松元 時代とともに、「機械学習」で学習したいデータのサイズと複雑さがどんどん増えてきました。実際には、世の中の社会現象、経済現象を考えてみても、直線でルール化できる単純なものは少ないです。先ほどの健康診断の例でも、年齢、住んでいる地域、年収、好みの食べ物等、データの項目が増えるほど、データの次元(1サンプルあたりの情報量)が高まってきます。
画像を例にとると、100×100ピクセルのグレー画像なら、1データあたりの画素数10,000の次元になります。このような膨大な次元になりますと、もちろん直線では分けられませんし、曲線でも非常に複雑なものになります。このようなデータでは人間がルールを設計することが非常に難しいため、機械が自動でルールを学習するアルゴリズムが求められていました。
そこに登場してきたのが「深層学習」ということになります。もちろん、深層学習でも、データはたくさん提供する必要があります。しかし、このデータさえ提供できれば、後はコンピュータ自身がそのルールを自分で見つけ出すのです。「深層学習」以前は、人間がデータを整理してからコンピュータに与える必要があり、その役割をデータサイエンティストという職業や各種専門家が担っていました。しかし、データが膨大になればなるほど、その整理は難しく限界を迎えているのです。人間の脳の仕組みにかなり近いと考えられている
――機械自身がルールを獲得するとはすごいですね。どのような仕組みになっているのですか。
松元 「深層学習」では、“ニューラルネット”というアルゴリズムを使います。人間の脳の神経回路の仕組みを模した数学モデルのことです。従来の機械学習のモデルは1段階、2段階だったのに対し、「深層学習」は多段階モデル(7段、8段と深い)と言われます。

--- 出題 A ---
読解文の「松元 時代とともに、「機械学」から「の情報量)が高まってきます。」までを、両端の語句も含めて一字一句そのまま書き写してください。
--- 出題 B ---
読解文によれば、100×100ピクセルのグレー画像は1データあたり何の次元になるか。
--- 出題 C ---
次の(i)〜(iii)がそれぞれ読解文の内容と合うかどうかを「はい」か「いいえ」で答え、判断の根拠となる読解文の語句をそのまま引用せよ。
(i) 深層学習では、データをたくさん提供する必要はない。
(ii) ニューラルネットは、人間の脳の神経回路の仕組みを模した数学モデルである。
(iii) 従来の機械学習のモデルは、7段、8段の多段階モデルだった。
記録は読解文とは別の資料である。

--- 提供資料 ---
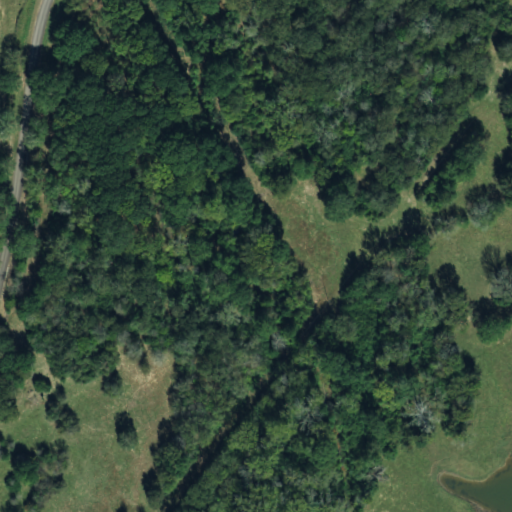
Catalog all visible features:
road: (22, 133)
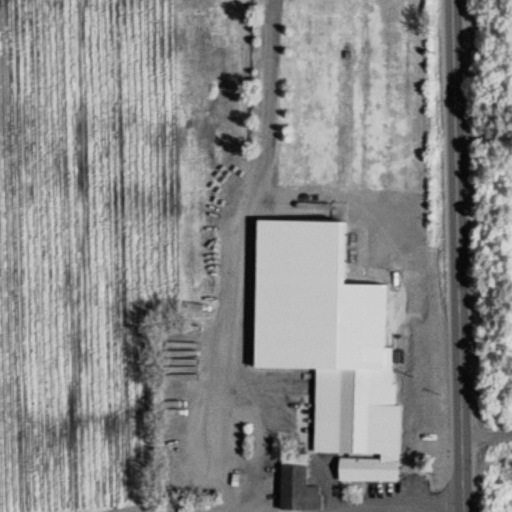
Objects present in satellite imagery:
road: (484, 131)
road: (459, 256)
building: (334, 340)
road: (233, 371)
road: (488, 435)
building: (299, 489)
road: (159, 510)
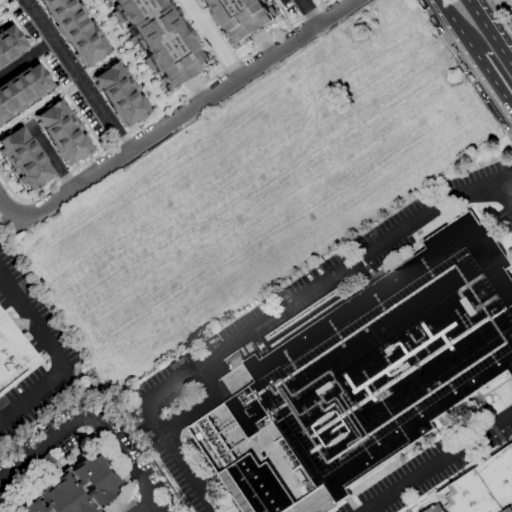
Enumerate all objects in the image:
road: (180, 0)
building: (511, 0)
road: (324, 1)
road: (86, 2)
road: (172, 3)
road: (98, 4)
road: (306, 11)
road: (283, 12)
road: (108, 13)
building: (240, 16)
road: (209, 17)
building: (242, 17)
road: (499, 18)
road: (98, 19)
road: (184, 21)
road: (452, 21)
road: (213, 22)
road: (113, 24)
road: (0, 29)
building: (75, 29)
building: (74, 30)
road: (103, 31)
road: (192, 31)
road: (119, 34)
road: (488, 34)
building: (160, 38)
building: (159, 39)
road: (225, 40)
road: (198, 41)
road: (122, 42)
road: (263, 43)
building: (9, 45)
building: (10, 45)
road: (248, 48)
road: (207, 52)
road: (131, 53)
road: (122, 55)
road: (26, 59)
road: (492, 60)
road: (103, 63)
road: (138, 64)
road: (141, 70)
road: (75, 74)
road: (130, 74)
road: (489, 75)
road: (53, 76)
road: (79, 79)
road: (144, 81)
road: (155, 88)
road: (195, 88)
building: (21, 89)
building: (22, 90)
road: (159, 93)
road: (180, 93)
building: (119, 94)
building: (120, 95)
road: (36, 108)
road: (183, 111)
road: (141, 122)
building: (61, 132)
building: (62, 133)
road: (510, 140)
road: (50, 155)
building: (23, 158)
building: (24, 159)
road: (88, 160)
road: (499, 195)
road: (8, 212)
building: (13, 355)
road: (58, 355)
building: (11, 358)
building: (387, 360)
building: (371, 370)
road: (144, 406)
road: (46, 444)
road: (128, 466)
building: (37, 467)
building: (480, 485)
building: (256, 487)
building: (482, 487)
building: (75, 488)
building: (10, 489)
building: (75, 489)
building: (124, 504)
road: (147, 507)
building: (435, 509)
building: (437, 509)
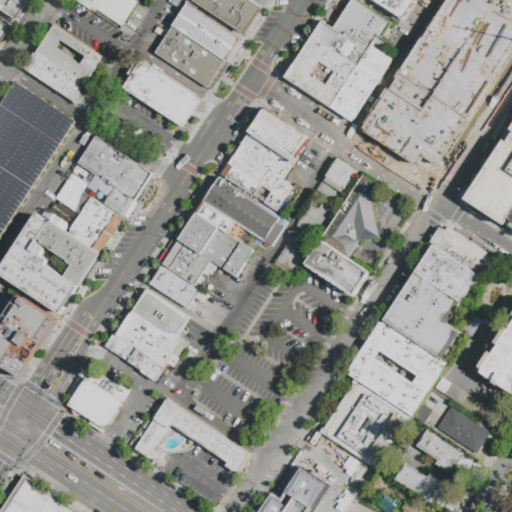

--- 解答 A ---
松元 時代とともに、「機械学習」で学習したいデータのサイズと複雑さがどんどん増えてきました。実際には、世の中の社会現象、経済現象を考えてみても、直線でルール化できる単純なものは少ないです。先ほどの健康診断の例でも、年齢、住んでいる地域、年収、好みの食べ物等、データの項目が増えるほど、データの次元(1サンプルあたりの情報量)が高まってきます。

--- 解答 B ---
画素数10,000の次元になる。

--- 解答 C ---
(i) いいえ。「もちろん、深層学習でも、データはたくさん提供する必要があります。」
(ii) はい。「人間の脳の神経回路の仕組みを模した数学モデルのことです。」
(iii) いいえ。「従来の機械学習のモデルは1段階、2段階だったのに対し」